## READING PASSAGE:
⟨
The Scottish Championships its original name until 1994 also known as the Scottish Lawn Tennis Championships, and the Scottish Grass Court Championships, was an outdoor tennis event held from 1878 through 1994. It was played at various locations throughout its duration including Bridge of Allan, Edinburgh, Glasgow, Moffat, Peebles, and St Andrews in Scotland. The dates the tournament was held fluctuated between June and August annually.

History
The Scottish Lawn Tennis Championships tournament began in 1878. It was originally held at the Grange Club in Edinburgh until 1892. It returned only one more time in 1994. In 1893 the event was played once only in St Andrews. It was then played at Moffat during the late 1890s and most of the 1900s. In 1908 it changed location again and the championships were staged at Bridge of Allan until 1914. The championships returned to Edinburgh for a second time at what would become its semi-permanent home, Craiglockhart, from 1913, 1919 to 1929, then again 1946 through to 1960, 1963, then 1965 to 1975. During all of the 1930s the championships were staged at the Peebles Hotel Hydro courts.  The championships was staged only once during its time in Glasgow in 1958.
⟩
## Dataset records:
⟨
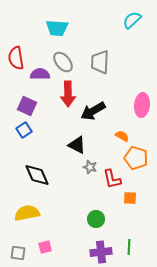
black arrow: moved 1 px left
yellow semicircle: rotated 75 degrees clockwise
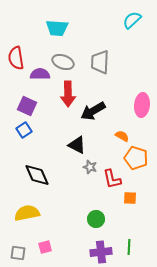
gray ellipse: rotated 30 degrees counterclockwise
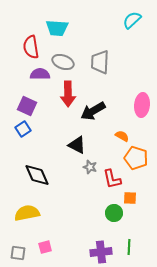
red semicircle: moved 15 px right, 11 px up
blue square: moved 1 px left, 1 px up
green circle: moved 18 px right, 6 px up
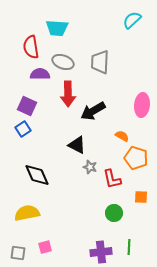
orange square: moved 11 px right, 1 px up
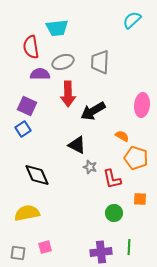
cyan trapezoid: rotated 10 degrees counterclockwise
gray ellipse: rotated 40 degrees counterclockwise
orange square: moved 1 px left, 2 px down
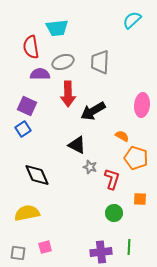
red L-shape: rotated 150 degrees counterclockwise
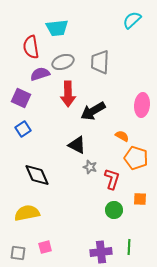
purple semicircle: rotated 18 degrees counterclockwise
purple square: moved 6 px left, 8 px up
green circle: moved 3 px up
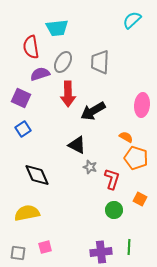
gray ellipse: rotated 40 degrees counterclockwise
orange semicircle: moved 4 px right, 1 px down
orange square: rotated 24 degrees clockwise
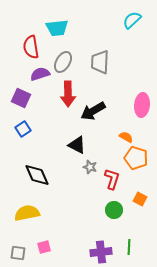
pink square: moved 1 px left
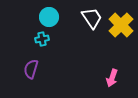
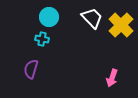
white trapezoid: rotated 10 degrees counterclockwise
cyan cross: rotated 24 degrees clockwise
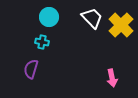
cyan cross: moved 3 px down
pink arrow: rotated 30 degrees counterclockwise
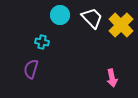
cyan circle: moved 11 px right, 2 px up
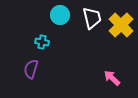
white trapezoid: rotated 30 degrees clockwise
pink arrow: rotated 144 degrees clockwise
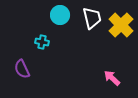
purple semicircle: moved 9 px left; rotated 42 degrees counterclockwise
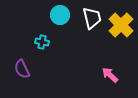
pink arrow: moved 2 px left, 3 px up
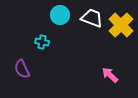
white trapezoid: rotated 55 degrees counterclockwise
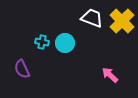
cyan circle: moved 5 px right, 28 px down
yellow cross: moved 1 px right, 4 px up
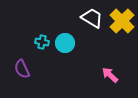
white trapezoid: rotated 10 degrees clockwise
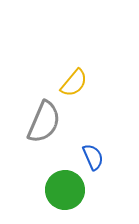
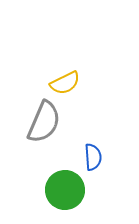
yellow semicircle: moved 9 px left; rotated 24 degrees clockwise
blue semicircle: rotated 20 degrees clockwise
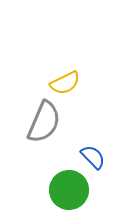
blue semicircle: rotated 40 degrees counterclockwise
green circle: moved 4 px right
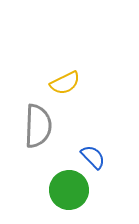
gray semicircle: moved 6 px left, 4 px down; rotated 21 degrees counterclockwise
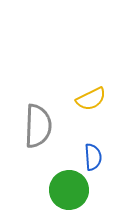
yellow semicircle: moved 26 px right, 16 px down
blue semicircle: rotated 40 degrees clockwise
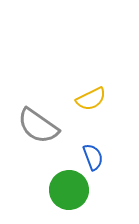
gray semicircle: rotated 123 degrees clockwise
blue semicircle: rotated 16 degrees counterclockwise
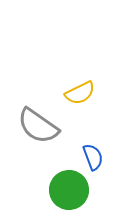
yellow semicircle: moved 11 px left, 6 px up
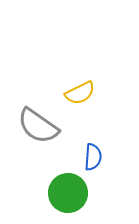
blue semicircle: rotated 24 degrees clockwise
green circle: moved 1 px left, 3 px down
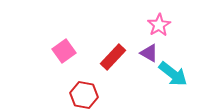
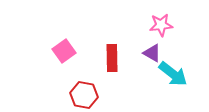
pink star: moved 2 px right; rotated 25 degrees clockwise
purple triangle: moved 3 px right
red rectangle: moved 1 px left, 1 px down; rotated 44 degrees counterclockwise
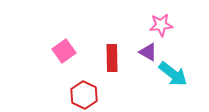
purple triangle: moved 4 px left, 1 px up
red hexagon: rotated 16 degrees clockwise
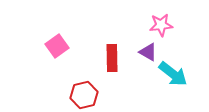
pink square: moved 7 px left, 5 px up
red hexagon: rotated 20 degrees clockwise
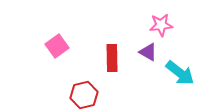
cyan arrow: moved 7 px right, 1 px up
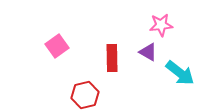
red hexagon: moved 1 px right
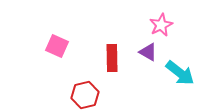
pink star: rotated 20 degrees counterclockwise
pink square: rotated 30 degrees counterclockwise
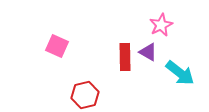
red rectangle: moved 13 px right, 1 px up
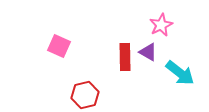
pink square: moved 2 px right
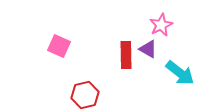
purple triangle: moved 3 px up
red rectangle: moved 1 px right, 2 px up
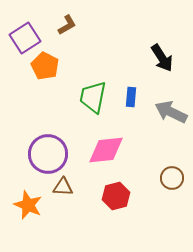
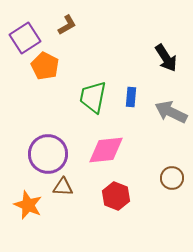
black arrow: moved 4 px right
red hexagon: rotated 24 degrees counterclockwise
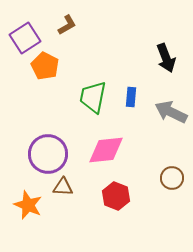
black arrow: rotated 12 degrees clockwise
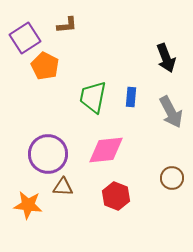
brown L-shape: rotated 25 degrees clockwise
gray arrow: rotated 144 degrees counterclockwise
orange star: rotated 16 degrees counterclockwise
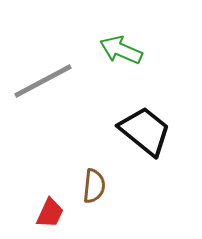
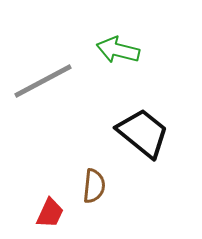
green arrow: moved 3 px left; rotated 9 degrees counterclockwise
black trapezoid: moved 2 px left, 2 px down
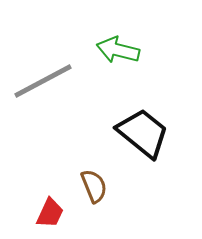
brown semicircle: rotated 28 degrees counterclockwise
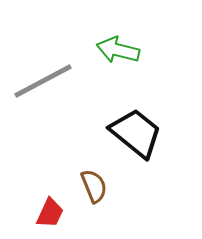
black trapezoid: moved 7 px left
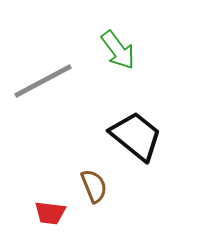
green arrow: rotated 141 degrees counterclockwise
black trapezoid: moved 3 px down
red trapezoid: rotated 72 degrees clockwise
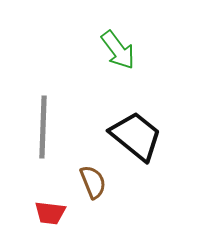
gray line: moved 46 px down; rotated 60 degrees counterclockwise
brown semicircle: moved 1 px left, 4 px up
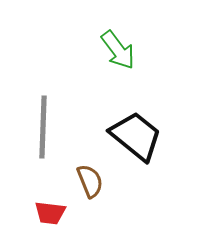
brown semicircle: moved 3 px left, 1 px up
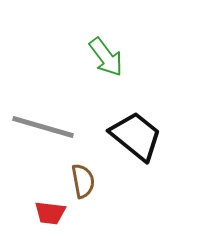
green arrow: moved 12 px left, 7 px down
gray line: rotated 76 degrees counterclockwise
brown semicircle: moved 7 px left; rotated 12 degrees clockwise
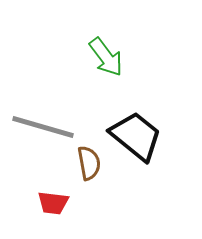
brown semicircle: moved 6 px right, 18 px up
red trapezoid: moved 3 px right, 10 px up
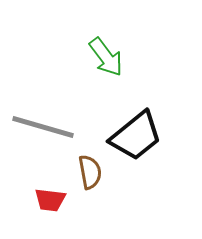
black trapezoid: rotated 102 degrees clockwise
brown semicircle: moved 1 px right, 9 px down
red trapezoid: moved 3 px left, 3 px up
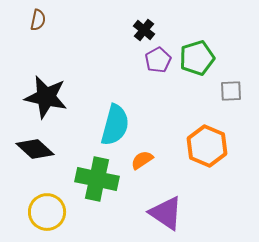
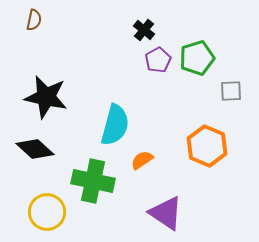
brown semicircle: moved 4 px left
green cross: moved 4 px left, 2 px down
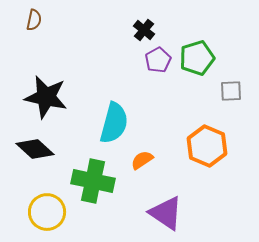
cyan semicircle: moved 1 px left, 2 px up
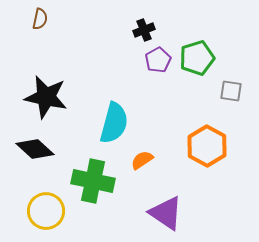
brown semicircle: moved 6 px right, 1 px up
black cross: rotated 30 degrees clockwise
gray square: rotated 10 degrees clockwise
orange hexagon: rotated 6 degrees clockwise
yellow circle: moved 1 px left, 1 px up
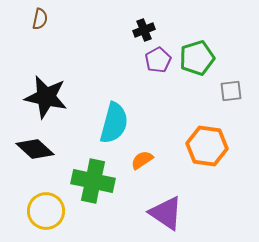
gray square: rotated 15 degrees counterclockwise
orange hexagon: rotated 21 degrees counterclockwise
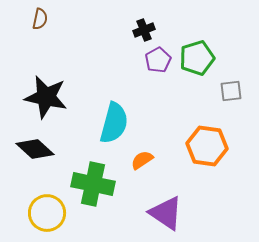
green cross: moved 3 px down
yellow circle: moved 1 px right, 2 px down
⟩
## PROBLEMS AND TASKS:
**A)** Check each statement against the passage on the Scottish Championships and mark it yes or no, quoting the words of the passage that decide it. (i) The tournament was held at the Grange Club in Edinburgh until 1892. (ii) During the 1930s the championships were staged at Craiglockhart. (iii) In 1893 the event was played in St Andrews.
**B)** Write a continuation of the passage on the Scottish Championships, picking up after its final sentence.

## ANSWERS TO THE PROBLEMS:
**A)**
(i) Yes: "It was originally held at the Grange Club in Edinburgh until 1892."
(ii) No: "During all of the 1930s the championships were staged at the Peebles Hotel Hydro courts."
(iii) Yes: "In 1893 the event was played once only in St Andrews."

**B)**
The tournament featured both men's and women's singles competition as well as same sex and mixed doubles. The tournament survived for a period of 116 years until 1994.

Between 1997 and 2002, a tournament called The Scottish Tennis Championships was part of the ATP Challenger Tour. It was played at the Craiglockhart Tennis Centre in Edinburgh on green clay courts. The 2015 ATP Challenger Tour indoor event in Glasgow was also called The Scottish Championships.

Finals

Notes: Challenge round: The final round of a tournament, in which the winner of a single-elimination phase faces the previous year's champion, who plays only that one match. The challenge round was used in the early history of tennis (from 1877 through 1921)  in some tournaments, not all. * indicates challenger.

Men's singles

Women's singles

See also
 Tennis in Scotland

Notes

Sources
 Ayre's Lawn Tennis Almanack and Tournament Guide, A. Wallis Myers
 Dunlop Lawn Tennis Almanack and Tournament Guide, G.P. Hughes, 1939 to 1958, published by Dunlop Sports Co. Ltd, UK
 Lowe's Lawn Tennis Annuals and Compendia, Lowe, Sir F. Gordon, Eyre & Spottiswoode
 Myers. Arthur Wallis. (1903), Lawn Tennis at Home Abroad, Charles Scribner and Sons. New York. USA.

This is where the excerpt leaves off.